Los títulos de crédito iniciales ya preparan los sentidos ante el placentero camino de más de tres horas y media (con una parada de 15 minutos) que dura esta obra de arte. Un camino que, a pesar de recorrer dentro de un coche familiar con marcados mensajes políticos de acompañantes, deja las vistas de un paisaje rompedor a través de la ventanilla.
Un rato después de esta absorción aparece la pregunta: “¿Quién conduce?”. Con ella, asoman la figura de Brady Corbet, de la copiloto Mona Fastvold y otra pregunta más: “¿Por qué no he sabido de este director hasta ahora?”. Lo que me ha llevado a hacer un repaso por su corta filmografía y darme cuenta que lo reconozco más por sus papeles de actor, en Funny Games, Melancolía o Thirteen, que por su rol dirigiendo Vox Lux y La infancia de un líder. Esta última, ambientada también en un periodo de posguerra y con una estructura que divide las vivencias del protagonista en partes temáticas iniciadas, como si de una pieza musical se tratase, por una obertura. El papel de director no le sienta nada mal al joven Corbet, que a sus 36 años ya cuenta con marcados rasgos de estilo propio y encabeza una sucesión de imágenes dignas de vivir en un museo. Con un dominio de primeros planos, juego de desenfoques, y múltiples contrapicados, enfatiza la angustia del personaje oprimido por su entorno como si a los pies de uno de esos magnificentes edificios de hormigón nos encontrásemos. El film no sólo nos transporta a los años 50 mediante la arquitectura brutalista, sino también con el uso del formato VistaVision, nacido en esta década. Al rodar en 70mm, tanto Corbet como el espléndido director de fotografía Lol Crawley, se marcan dos objetivos: despegar a los espectadores del televisor para justificar la experiencia de la gran pantalla (al igual que Hitchcock en su momento), y ampliar el campo visual para distorsionar lo menos posible las líneas de los edificios.
¡No nos desviemos del camino! En él, seguimos los pasos de László Toth, un talentoso arquitecto húngaro, que huye del vagón del holocausto para sentarse en primera fila del capitalismo voraz. Su llegada, a pesar de estar alumbrada por la Estatua de la Libertad, se caracteriza por oportunidades y sueños ensombrecidos. Aunque se mencione la Bauhaus y László Toth existiera de verdad, el László de la película es un ficticio Frankenstein de distintos artistas y emigrantes judíos. Muy alejado del real, un geólogo húngaro que, por cierto, atacó en 1972 a martillazo limpio La Pietà de Miguel Ángel.
El mismo Adrien Brody ha tenido cerca el ejemplo de su madre, inmigrante húngara tras la revolución de Budapest, para preparar su papel. El que inevitablemente nos sitúa en aquel pianista de 2002. A pesar de las dificultades del cambio de acento tanto para Brody como para Felicity Jones, al interpretar a Erzsébet, es Guy Pearce el que logra imponerse. Metido de lleno en el interesantísimo papel de un brutal empresario, despliega todas sus armas para mostrar los grandes temas de la película de forma magistral. Acompañado de otro inquietante personaje, el de su hijo, interpretado por Joe Alwyn.

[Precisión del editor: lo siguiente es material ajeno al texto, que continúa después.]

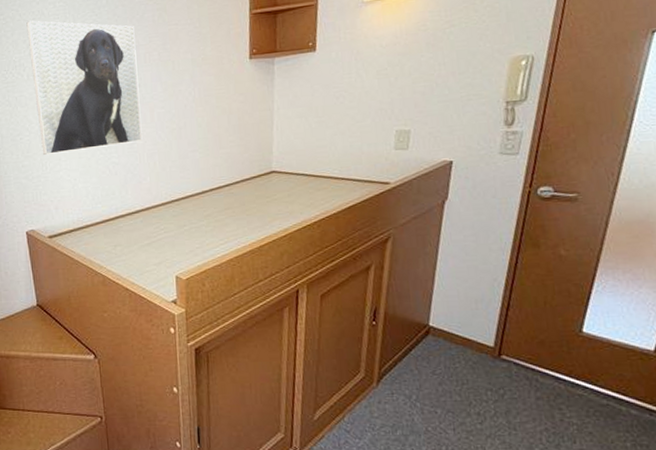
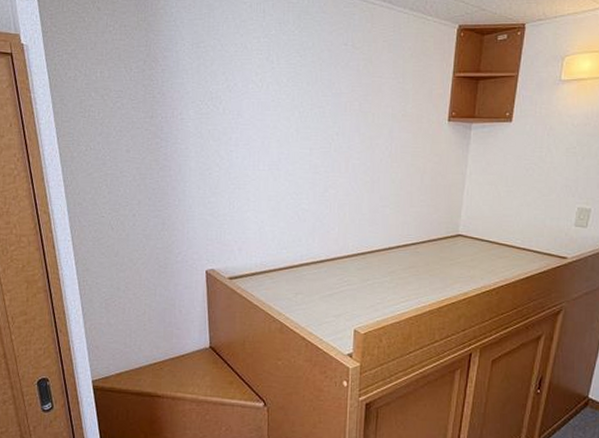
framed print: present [26,20,142,156] -> none [227,53,338,194]

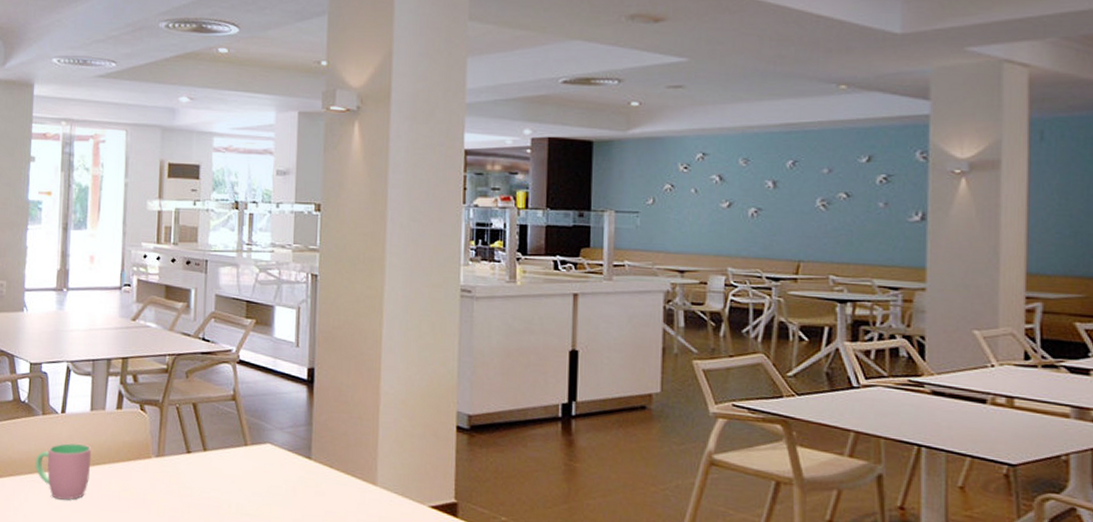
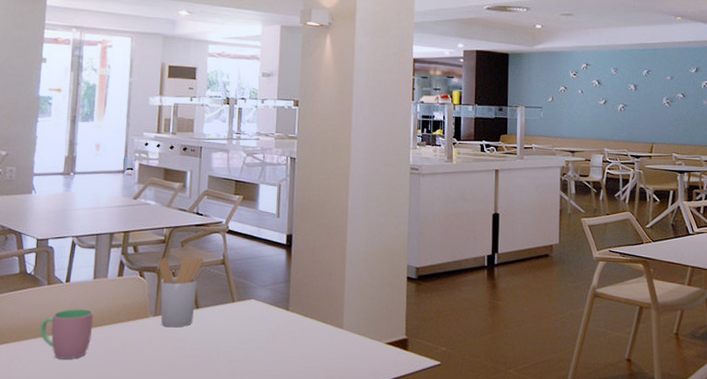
utensil holder: none [160,388,213,472] -> present [158,255,205,328]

En estas vistas, la arquitectura es lo de menos. Al contrario de lo que siempre nos han inculcado, The Brutalist incide en la importancia del destino frente al camino. Quizás da igual por lo que haya pasado Toth, o lo que haya llevado a Corbet a este producto cinematográfico (y muy probablemente a varias estatuillas). Lo que queremos es ver el edificio construido, aunque esto conlleve a la degradación del ser humano.